Selection criteria: 

Randomised trials comparing surgery versus radiotherapy were eligible for assessment.

Data collection and analysis: 

Three reviewers assessed trial quality based on the Cochrane Guidelines. Data were extracted from the text of the article or extrapolated from the Kaplan-Meier plot. The Peto odds ratio was determined to compare the overall survival and disease-specific survival. Analysis was performed on an intention-to-treat basis and treatment actually received.

Main results: 

Three randomised trials comparing pre-operative radiotherapy followed by radical cystectomy (surgery) versus radical radiotherapy with salvage cystectomy (radical radiotherapy) were eligible for assessment. These trials represented a total of 439 patients, 221 randomised to surgery and 218 to radical radiotherapy. Three trials were combined for the overall survival results and one for the disease-specific analysis (Bloom 1982).
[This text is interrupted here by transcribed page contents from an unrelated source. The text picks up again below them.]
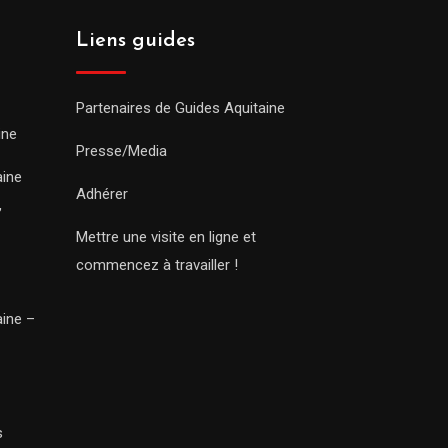
Liens guides
Partenaires de Guides Aquitaine
ine
Presse/Media
aine
Adhérer
,
Mettre une visite en ligne et
commencez à travailler !
aine –
s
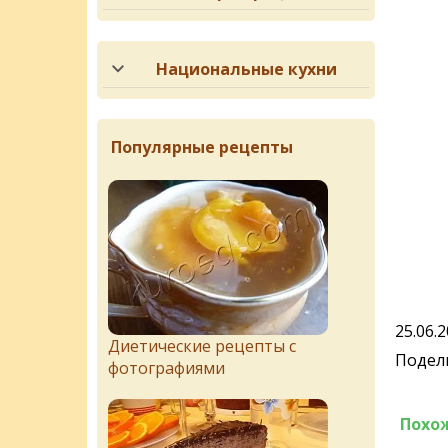
Национальные кухни
Популярные рецепты
25.06.
Диетические рецепты с
Подели
фотографиями
Похо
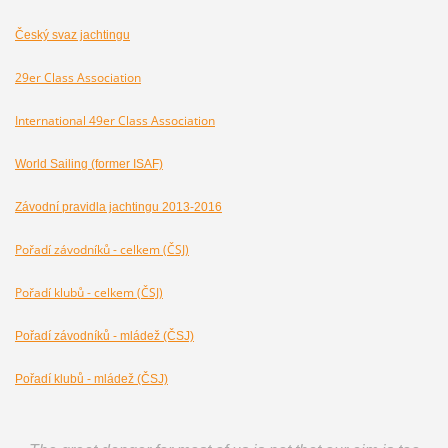
Český svaz jachtingu
29er Class Association
International 49er Class Association
World Sailing (former ISAF)
Závodní pravidla jachtingu 2013-2016
Pořadí závodníků - celkem (ČSJ)
Pořadí klubů - celkem (ČSJ)
Pořadí závodníků - mládež (ČSJ)
Pořadí klubů - mládež (ČSJ)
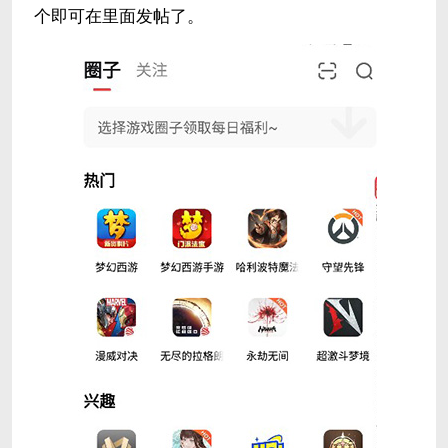
个即可在里面发帖了。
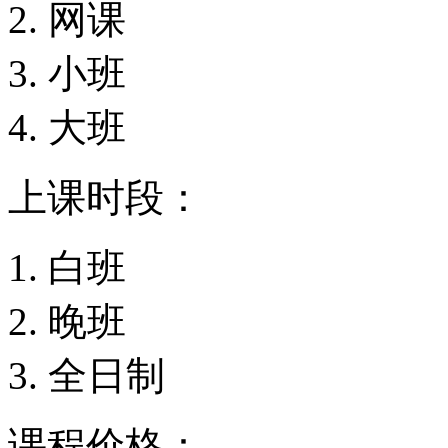
网课
小班
大班
上课时段：
白班
晚班
全日制
课程价格：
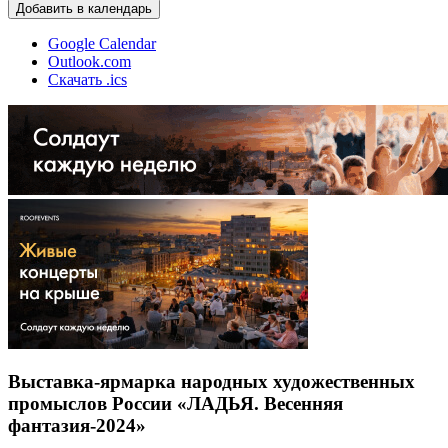
Добавить в календарь
Google Calendar
Outlook.com
Скачать .ics
Выставка-ярмарка народных художественных
промыслов России «ЛАДЬЯ. Весенняя
фантазия-2024»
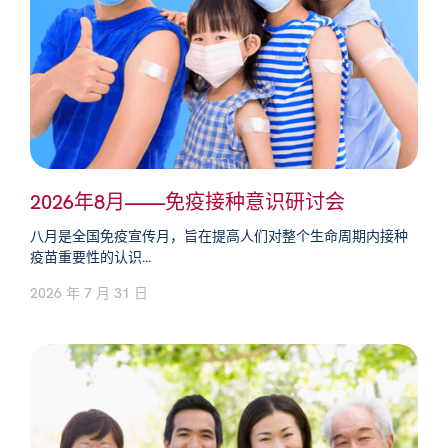
2026年8月——免疫接种意识研讨会
八月是全国免疫宣传月，旨在提高人们对整个生命周期内接种
疫苗重要性的认识...
2026 年 7 月 31 日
The mean overall survival (intention-to-treat analysis) at 3 and 5 years were 45% and 36% for surgery, and 28% and 20% for radiotherapy, respectively. Peto odds ratio (95% confidence interval) analysis consistently favoured surgery in terms of overall survival. The results were significantly in favour of surgery at 3 years (OR = 1.91, 95% CI 1.30 to 2.82) and at 5 years (OR = 1.85 95% CI 1.22 to 2.82).

On a 'treatment received' basis, the results were significantly in favour of surgery at 3 (OR = 1.84, 95% CI 1.17 to 2.90) and 5 years (OR = 2.17, 95% CI 1.39 to 3.38) for overall survival and at 3 years (OR = 1.96, 95% CI 1.06 to 3.65) for disease-specific survival.